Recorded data
↓↓↓

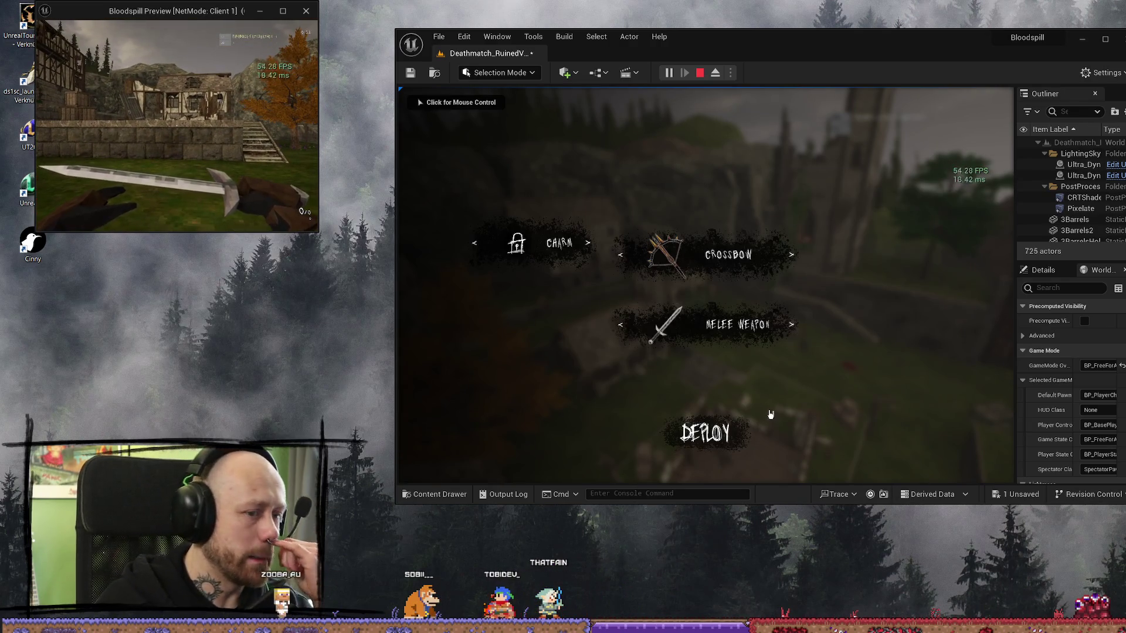
{"action": "left_click", "coordinate": [705, 434]}
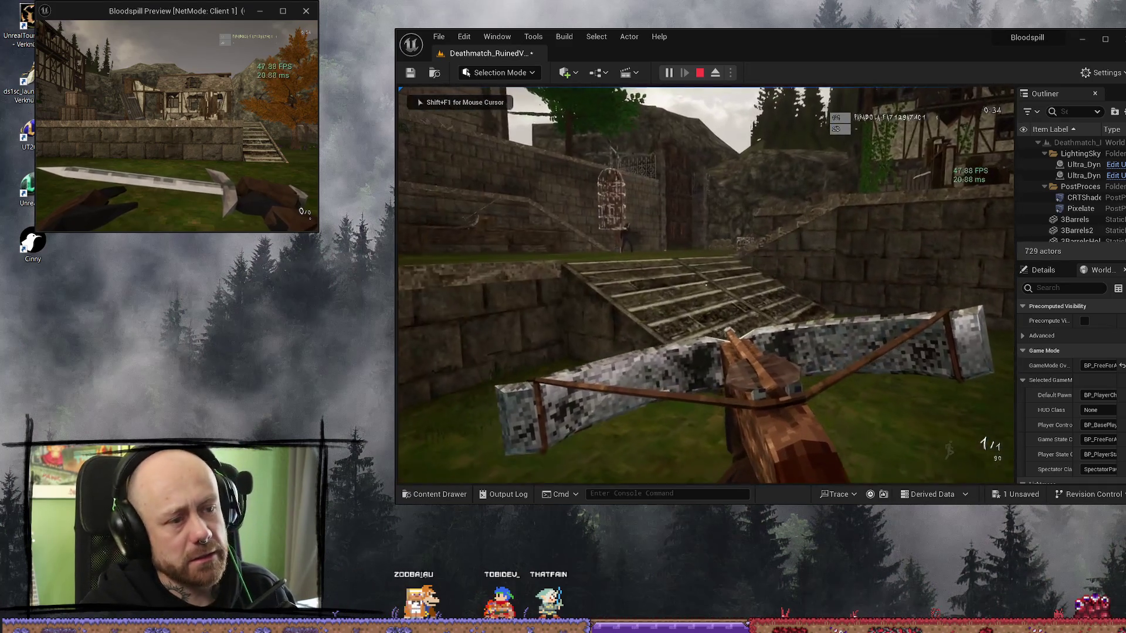
- Kill the enemy player for +100, climb the stone staircase, and stop the playtest
{"action": "key", "text": "w"}
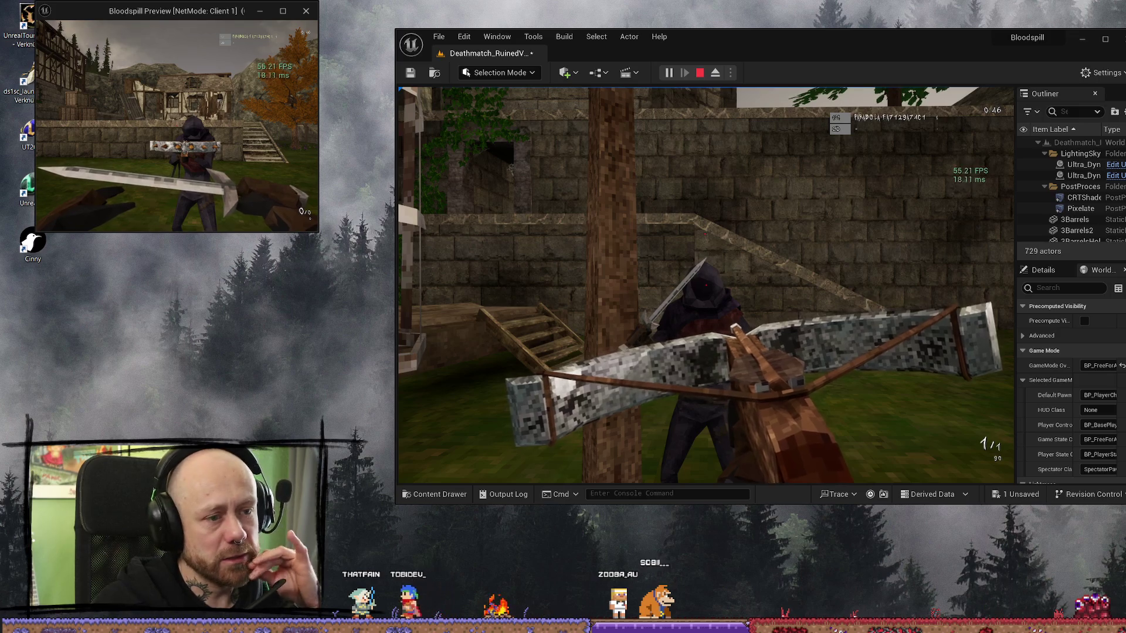
{"action": "left_click", "coordinate": [705, 284]}
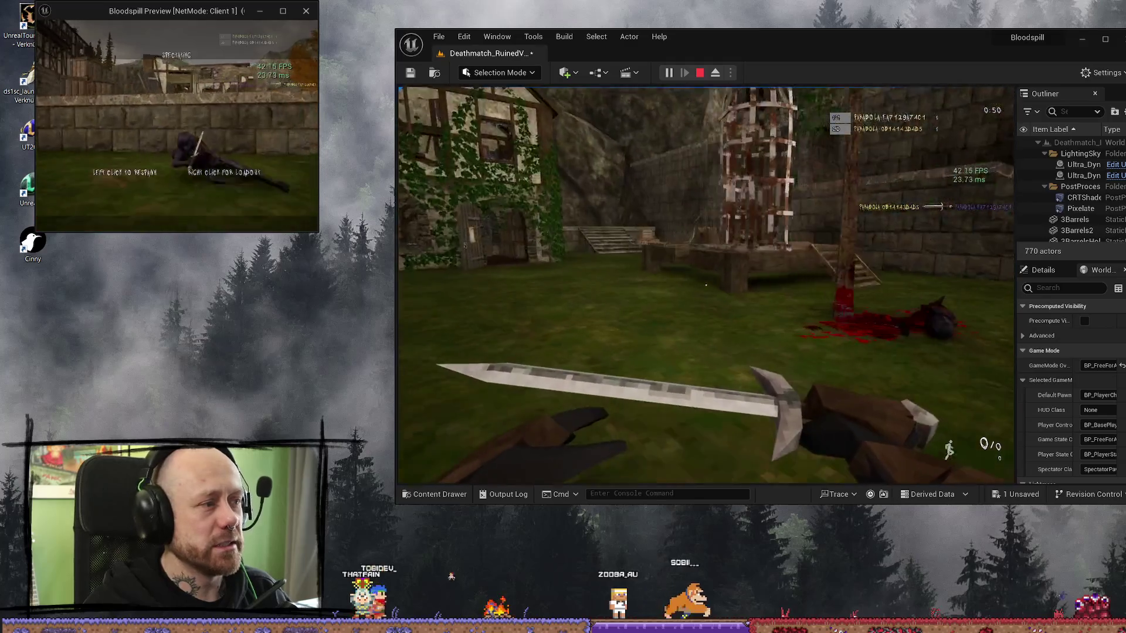
{"action": "key", "text": "w"}
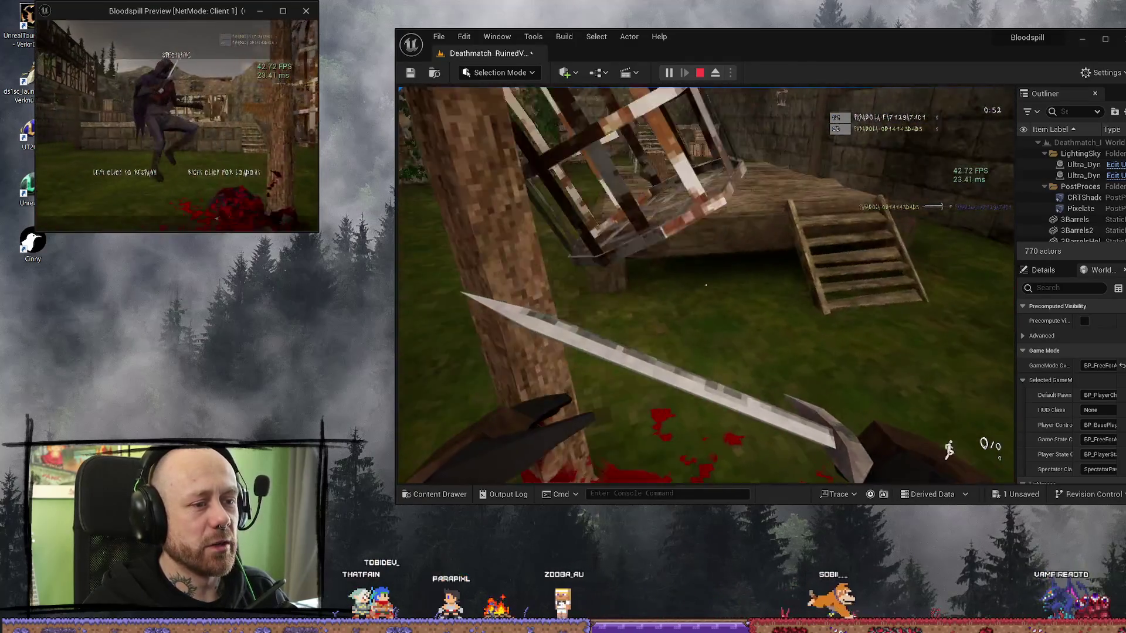
{"action": "key", "text": "w"}
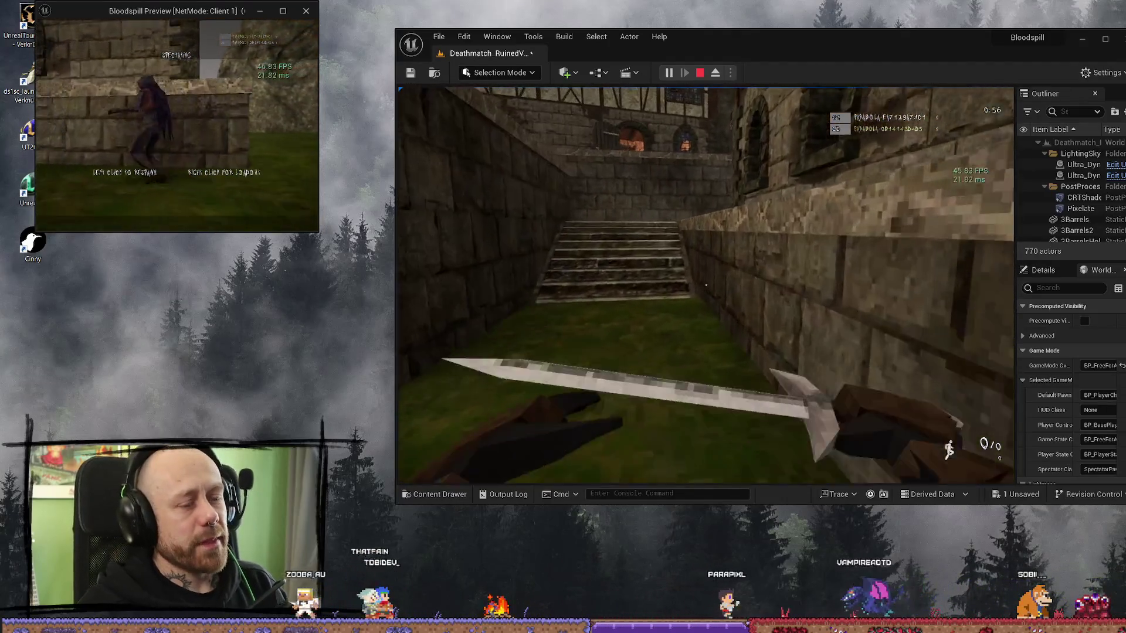
{"action": "key", "text": "w"}
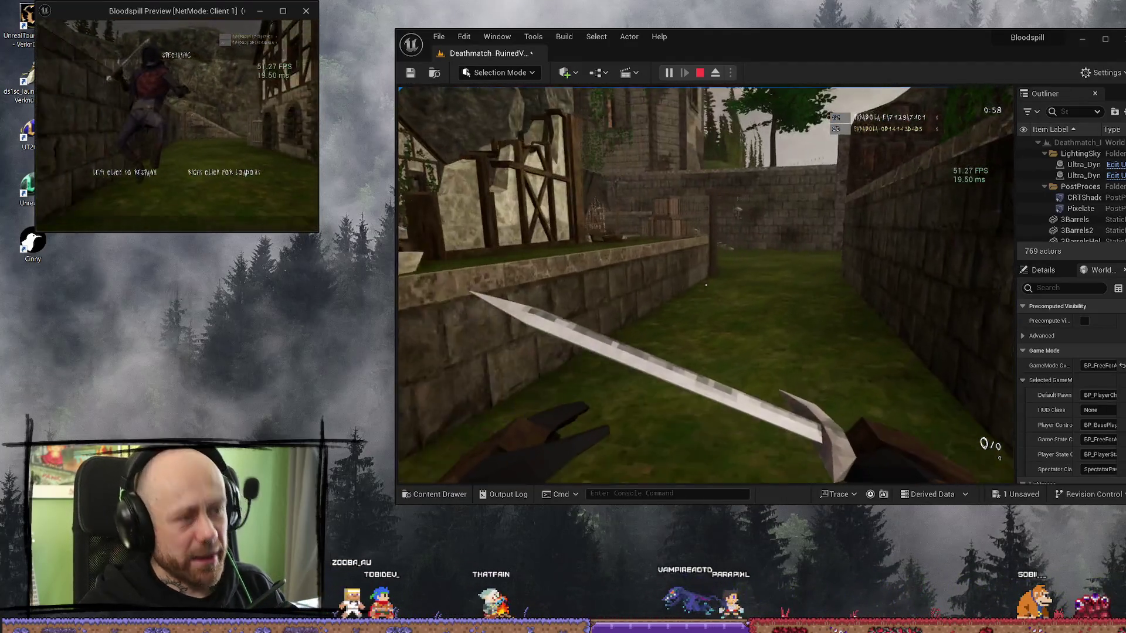
{"action": "key", "text": "Escape"}
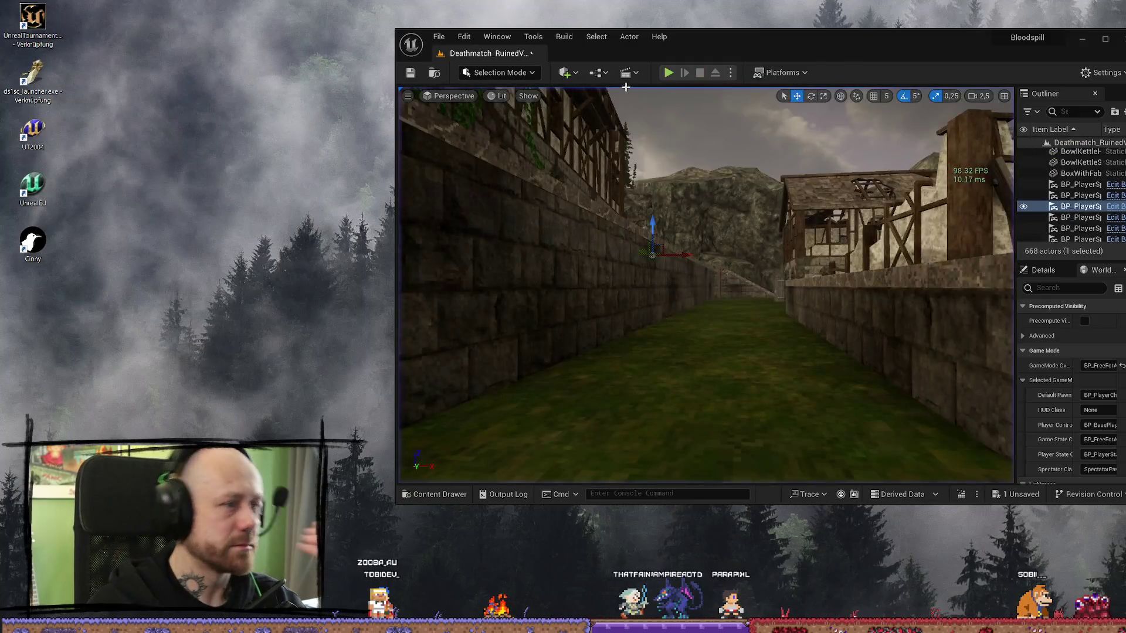
- Maximize the editor and save all changes with File > Save All
{"action": "left_click", "coordinate": [1105, 41]}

↑↑↑

DESCRIPTION OF THE TASK:
Copy out the data above to the letter, and keep every picture out of it.

WRITTEN REPLY:
{"action": "left_click", "coordinate": [705, 434]}
- Kill the enemy player for +100, climb the stone staircase, and stop the playtest
{"action": "key", "text": "w"}
{"action": "left_click", "coordinate": [705, 284]}
{"action": "key", "text": "w"}
{"action": "key", "text": "w"}
{"action": "key", "text": "w"}
{"action": "key", "text": "Escape"}
- Maximize the editor and save all changes with File > Save All
{"action": "left_click", "coordinate": [1105, 41]}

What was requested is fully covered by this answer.